April 13, 2026 (Mon)

4:20 – 6:10 PM

Mariana Pargendler

Beneficial Professor of Law
Harvard Law School

Presentation (in-person only) will be in Case Lounge, JGH 701.

Overcoming Corporate Separateness: The Early Origins of Group Liability for Workers and Beyond

This paper documents and examines Brazil’s pioneering imposition of joint and several liability for labor obligations on parent companies since 1937, complicating existing narratives about the German origins of group law. We uncover evidence that nationalism and resistance to foreign corporate groups contributed significantly to this legal development. Central to Brazil’s groundbreaking 1937 reform holding parent companies liable for subsidiaries’ labor obligations was the concern about protecting local workers from foreign groups attempting to evade legal responsibilities through separate legal entities. This innovation has shown remarkable durability and contemporary relevance. A 2024 decision by the Brazilian Supreme Court applied the economic group doctrine to enforce its orders against X (formerly Twitter) by freezing the assets of the Brazilian subsidiaries of Starlink, also controlled by Elon Musk. 

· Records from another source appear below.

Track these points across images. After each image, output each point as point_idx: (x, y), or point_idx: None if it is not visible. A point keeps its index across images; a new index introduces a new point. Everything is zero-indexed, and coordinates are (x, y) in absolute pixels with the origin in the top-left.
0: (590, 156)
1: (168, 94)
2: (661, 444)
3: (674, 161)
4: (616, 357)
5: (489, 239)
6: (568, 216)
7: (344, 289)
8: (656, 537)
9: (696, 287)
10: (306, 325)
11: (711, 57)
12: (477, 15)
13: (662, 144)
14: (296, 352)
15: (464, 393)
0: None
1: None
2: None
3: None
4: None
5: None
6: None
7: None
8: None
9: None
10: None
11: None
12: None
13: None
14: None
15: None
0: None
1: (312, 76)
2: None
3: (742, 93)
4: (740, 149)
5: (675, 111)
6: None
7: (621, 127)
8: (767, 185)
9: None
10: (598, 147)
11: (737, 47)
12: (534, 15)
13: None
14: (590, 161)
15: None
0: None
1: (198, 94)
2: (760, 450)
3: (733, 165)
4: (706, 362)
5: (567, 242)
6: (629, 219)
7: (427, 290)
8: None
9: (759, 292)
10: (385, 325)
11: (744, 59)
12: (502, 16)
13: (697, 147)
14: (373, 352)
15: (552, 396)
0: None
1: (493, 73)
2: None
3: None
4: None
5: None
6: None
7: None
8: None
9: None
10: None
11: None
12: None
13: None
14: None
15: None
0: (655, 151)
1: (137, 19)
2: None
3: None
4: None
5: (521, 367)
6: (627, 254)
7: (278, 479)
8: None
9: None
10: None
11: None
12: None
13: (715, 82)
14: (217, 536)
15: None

Our comparative analysis reveals a gradual, if contested, trend toward eroding corporate separateness to protect workers across jurisdictions. Moreover, this development appears to be more common in the Global South, with Portugal standing as the sole Global North country examined to converge with Brazil’s comprehensive statutory approach—and only after a 70-year delay. These findings suggest that challenges in state capacity and the geographic divide between capital and labor, often pronounced along North-South lines, can shape the evolution of limited liability and corporate separateness doctrines in ways that challenge conventional narratives in corporate and comparative law.


April 27, 2026 (Mon)

4:20 – 6:10 PM

Andrew Baker

Assistant Professor of Law
UC Berkeley School of Law

Presentation (in-person only) will be in Case Lounge, JGH 701.

That’s Just Like, Your Opinion, Man: Fact, Opinion, and the Function of Securities Law

This study examines the relationship between the threat of liability under our securities laws and the phrasing firms use in their disclosures. We fine-tune a BERT model to classify sentences in SEC filings as factual or opinion-based and apply it to (i) 17,276 public company annual reports from 2007–2021 and (ii) 2,229 IPO prospectuses from 2011–2024. We show that firms that increase the amount of factual language in the Risk Factors section of their annual reports encounter a trade-off. Those firms experience an increase in abnormal stock returns in the weeks following the change in content, but are also more likely to be sued for making more certain statements in the ensuing years. In the IPO sample, we find that the Supreme Court’s expansion of liability for opinion-based statements was associated with decreased IPO underpricing. We develop evidence that this effect is largely attributable to the market placing more weight on those opinions rather than changes in the factual content of IPO disclosures. Our results show that the threat of liability under the securities laws can improve price accuracy through its effect on the credibility of firm disclosures.